TASK DETAILS → Extract from the entries below, exactly as given, only the lines from the line containing "Breast MRI (dynamic" to the line containing "right, bottom; pixels)", both lines included.

ENTRIES PROVIDED →
***

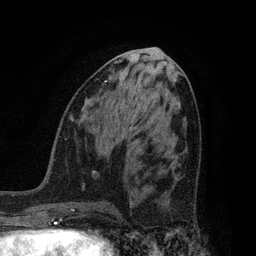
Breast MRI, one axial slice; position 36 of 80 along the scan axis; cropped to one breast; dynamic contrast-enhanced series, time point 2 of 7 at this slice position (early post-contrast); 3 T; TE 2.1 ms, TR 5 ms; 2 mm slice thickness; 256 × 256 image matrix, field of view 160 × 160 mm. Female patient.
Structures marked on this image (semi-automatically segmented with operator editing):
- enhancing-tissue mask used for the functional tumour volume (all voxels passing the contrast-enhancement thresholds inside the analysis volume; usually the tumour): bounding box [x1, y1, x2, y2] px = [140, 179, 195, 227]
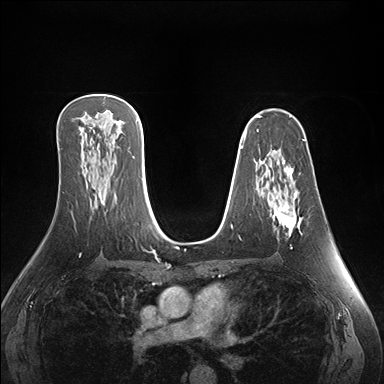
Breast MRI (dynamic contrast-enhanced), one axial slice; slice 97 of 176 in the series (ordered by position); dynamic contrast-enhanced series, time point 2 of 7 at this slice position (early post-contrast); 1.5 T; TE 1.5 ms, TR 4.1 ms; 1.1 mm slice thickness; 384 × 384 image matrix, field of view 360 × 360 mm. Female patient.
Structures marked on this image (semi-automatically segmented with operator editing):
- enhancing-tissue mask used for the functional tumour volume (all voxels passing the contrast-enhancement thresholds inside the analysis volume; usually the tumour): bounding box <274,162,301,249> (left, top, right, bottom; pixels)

***

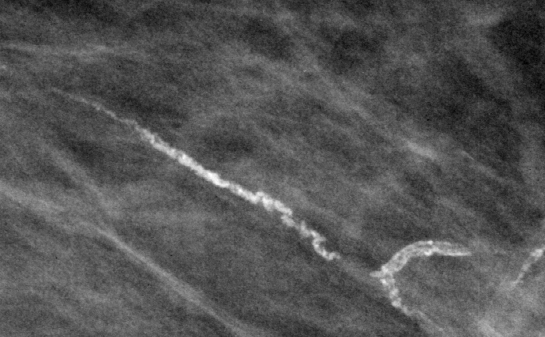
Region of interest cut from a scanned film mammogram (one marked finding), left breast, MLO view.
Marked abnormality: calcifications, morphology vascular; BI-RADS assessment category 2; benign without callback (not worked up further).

***

SOLUTION TO THIS PROBLEM →
Breast MRI (dynamic contrast-enhanced), one axial slice; slice 97 of 176 in the series (ordered by position); dynamic contrast-enhanced series, time point 2 of 7 at this slice position (early post-contrast); 1.5 T; TE 1.5 ms, TR 4.1 ms; 1.1 mm slice thickness; 384 × 384 image matrix, field of view 360 × 360 mm. Female patient.
Structures marked on this image (semi-automatically segmented with operator editing):
- enhancing-tissue mask used for the functional tumour volume (all voxels passing the contrast-enhancement thresholds inside the analysis volume; usually the tumour): bounding box <274,162,301,249> (left, top, right, bottom; pixels)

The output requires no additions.